> [Task brief]: Please transcribe the data that follows without the pictures, keeping every word the same.

***

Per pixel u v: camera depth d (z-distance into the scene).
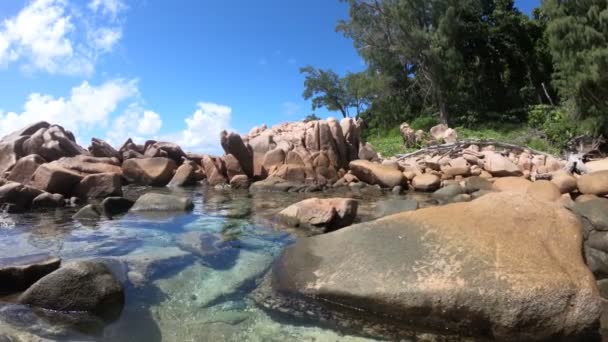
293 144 15.49
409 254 4.40
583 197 9.70
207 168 15.44
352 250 4.76
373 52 34.47
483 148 19.19
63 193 10.65
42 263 4.57
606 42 18.61
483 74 33.72
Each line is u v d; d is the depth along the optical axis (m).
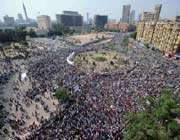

***

> [Response to this exercise]:
Per pixel u v: camera depth d (z-distance into the scene).
293 144 15.49
409 254 4.40
583 197 9.70
207 168 15.44
352 250 4.76
373 52 34.47
483 148 19.19
63 193 10.65
42 263 4.57
606 42 18.61
483 74 33.72
Each line is u v d; d is the depth along the optical axis (m).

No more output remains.